Posted by: Richard J. Bono at Jan 17, 2011 11:43:44 AM
Nice song titles, Richard.
Posted by: John Massengale at Jan 17, 2011 12:33:55 PM
Tschumi was the dean of the school of architecture at Columbia, and he said the following:
"Before 2000, everything was about being contextual, and buildings were supposed to be good citizens"
How can he say that when the early modernist "masterpieces" like the Seagrams building flucked-off the city?
Or..."Maybe that’s what a city is: confrontation and complication"

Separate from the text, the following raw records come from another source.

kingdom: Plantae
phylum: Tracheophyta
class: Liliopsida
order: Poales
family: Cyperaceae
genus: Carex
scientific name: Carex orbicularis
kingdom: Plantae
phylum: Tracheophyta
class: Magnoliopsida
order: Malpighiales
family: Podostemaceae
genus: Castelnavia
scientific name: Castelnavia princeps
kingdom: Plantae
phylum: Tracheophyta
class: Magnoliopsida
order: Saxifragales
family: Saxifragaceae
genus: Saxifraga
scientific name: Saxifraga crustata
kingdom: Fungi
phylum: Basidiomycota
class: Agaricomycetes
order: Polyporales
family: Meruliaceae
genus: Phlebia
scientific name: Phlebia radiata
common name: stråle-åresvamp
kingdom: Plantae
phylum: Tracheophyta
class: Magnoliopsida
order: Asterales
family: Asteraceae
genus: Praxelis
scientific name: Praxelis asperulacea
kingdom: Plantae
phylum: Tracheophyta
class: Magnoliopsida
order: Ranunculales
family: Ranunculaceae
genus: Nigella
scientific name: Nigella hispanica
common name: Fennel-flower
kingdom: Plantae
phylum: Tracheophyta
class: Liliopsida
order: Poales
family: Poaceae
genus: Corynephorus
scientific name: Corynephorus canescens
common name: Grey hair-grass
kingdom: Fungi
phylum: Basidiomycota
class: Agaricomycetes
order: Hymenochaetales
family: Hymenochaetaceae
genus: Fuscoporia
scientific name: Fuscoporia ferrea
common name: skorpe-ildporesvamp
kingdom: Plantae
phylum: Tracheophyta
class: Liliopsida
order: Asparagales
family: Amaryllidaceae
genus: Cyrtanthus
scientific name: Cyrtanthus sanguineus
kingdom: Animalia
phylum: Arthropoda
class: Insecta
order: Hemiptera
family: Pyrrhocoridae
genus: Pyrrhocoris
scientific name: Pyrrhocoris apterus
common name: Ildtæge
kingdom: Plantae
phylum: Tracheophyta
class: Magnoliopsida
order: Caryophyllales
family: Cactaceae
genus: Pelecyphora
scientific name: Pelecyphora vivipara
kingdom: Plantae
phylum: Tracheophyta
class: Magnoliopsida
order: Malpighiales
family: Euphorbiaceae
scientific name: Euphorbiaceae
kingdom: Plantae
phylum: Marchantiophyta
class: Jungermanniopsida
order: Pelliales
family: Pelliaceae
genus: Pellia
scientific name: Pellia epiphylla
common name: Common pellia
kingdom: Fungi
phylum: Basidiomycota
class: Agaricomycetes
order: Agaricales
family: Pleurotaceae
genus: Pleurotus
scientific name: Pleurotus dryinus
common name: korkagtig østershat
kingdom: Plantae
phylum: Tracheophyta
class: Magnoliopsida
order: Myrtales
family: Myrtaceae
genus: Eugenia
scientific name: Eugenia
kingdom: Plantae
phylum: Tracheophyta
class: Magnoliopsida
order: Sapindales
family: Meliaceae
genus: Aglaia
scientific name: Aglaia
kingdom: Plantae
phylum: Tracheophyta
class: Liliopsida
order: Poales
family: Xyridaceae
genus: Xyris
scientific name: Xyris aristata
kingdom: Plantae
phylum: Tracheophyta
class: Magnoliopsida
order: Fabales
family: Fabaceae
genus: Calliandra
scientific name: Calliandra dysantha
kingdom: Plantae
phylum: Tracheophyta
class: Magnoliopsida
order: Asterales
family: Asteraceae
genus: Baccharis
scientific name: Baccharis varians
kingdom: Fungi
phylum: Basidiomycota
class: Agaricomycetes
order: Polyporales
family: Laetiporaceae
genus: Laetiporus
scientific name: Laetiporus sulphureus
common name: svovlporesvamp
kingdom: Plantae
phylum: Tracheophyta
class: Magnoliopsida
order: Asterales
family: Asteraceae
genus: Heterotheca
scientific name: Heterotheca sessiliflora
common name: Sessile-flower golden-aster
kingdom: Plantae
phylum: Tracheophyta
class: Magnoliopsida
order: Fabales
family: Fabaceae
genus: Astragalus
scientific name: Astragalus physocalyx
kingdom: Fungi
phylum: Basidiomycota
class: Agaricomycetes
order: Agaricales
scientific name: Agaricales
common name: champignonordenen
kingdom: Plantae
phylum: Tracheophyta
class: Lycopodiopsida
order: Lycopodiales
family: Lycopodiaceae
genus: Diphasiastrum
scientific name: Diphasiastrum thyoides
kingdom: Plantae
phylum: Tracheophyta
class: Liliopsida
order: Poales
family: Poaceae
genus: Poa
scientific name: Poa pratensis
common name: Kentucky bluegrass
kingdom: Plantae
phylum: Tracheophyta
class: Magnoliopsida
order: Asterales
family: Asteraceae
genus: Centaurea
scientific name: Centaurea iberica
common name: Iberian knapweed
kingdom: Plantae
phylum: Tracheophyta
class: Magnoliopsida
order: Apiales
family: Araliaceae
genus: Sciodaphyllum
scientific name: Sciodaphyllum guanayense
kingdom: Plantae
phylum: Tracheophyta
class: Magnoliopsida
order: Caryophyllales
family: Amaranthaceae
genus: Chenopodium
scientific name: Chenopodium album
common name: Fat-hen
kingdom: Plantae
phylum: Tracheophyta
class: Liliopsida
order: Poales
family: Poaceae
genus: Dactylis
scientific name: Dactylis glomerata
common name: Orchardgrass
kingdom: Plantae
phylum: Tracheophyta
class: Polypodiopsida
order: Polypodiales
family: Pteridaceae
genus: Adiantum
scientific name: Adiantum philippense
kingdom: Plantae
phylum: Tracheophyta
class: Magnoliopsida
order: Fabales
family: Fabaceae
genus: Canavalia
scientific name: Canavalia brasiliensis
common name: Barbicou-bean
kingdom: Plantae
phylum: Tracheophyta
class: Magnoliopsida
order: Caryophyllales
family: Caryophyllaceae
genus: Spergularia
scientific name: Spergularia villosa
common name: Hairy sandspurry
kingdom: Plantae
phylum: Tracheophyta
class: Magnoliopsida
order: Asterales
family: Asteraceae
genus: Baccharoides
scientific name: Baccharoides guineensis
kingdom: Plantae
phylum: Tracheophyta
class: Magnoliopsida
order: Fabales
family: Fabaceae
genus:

As for this eco-village concept, the compact urban form is the greenest of all. But the comment brings up a built-in contradiction of academia and culture as now exists in the West. Academia is all about exploring new ideas but young people entering haven't yet understood the older ideas. There's evolution and revolution. While they need not be mutually exclusive, most all biology moves at an evolutionary pace which when focused on, is little tiny revolutions that are inperceptible to the human eye. What does that mean for the discussion of teaching young architects? We should reorganize academia as a trade school where by one builds on the great (functional) lessons of the past, and let the revolutionary moments by which our culture does "evolve" happen organically. In other words, stop "teaching" young students to run, when they haven't even learned to walk. Modernist urbanism has already given way to traditional urbanism, but architecture is a more personalized and therefore prickly affair. Students ought to be tought traditional architecture, not for the stylistic commponents, but functional ones.
No small task.
Posted by: Thayer-D at Jan 18, 2011 9:07:04 AM
That's a good point about questioning ideas never learned. Add to it that Tschumi doesn't question the ideas that he presents.
Posted by: John at Jan 18, 2011 9:46:18 AM
I have recently been to a lecture by Hal Foster at the Museum of Applied Art in Vienna. I am very impressed with his new book "The Art-Architecture Complex" and this article would be an extension to Hal Foster's argument in this book, or vice-versa.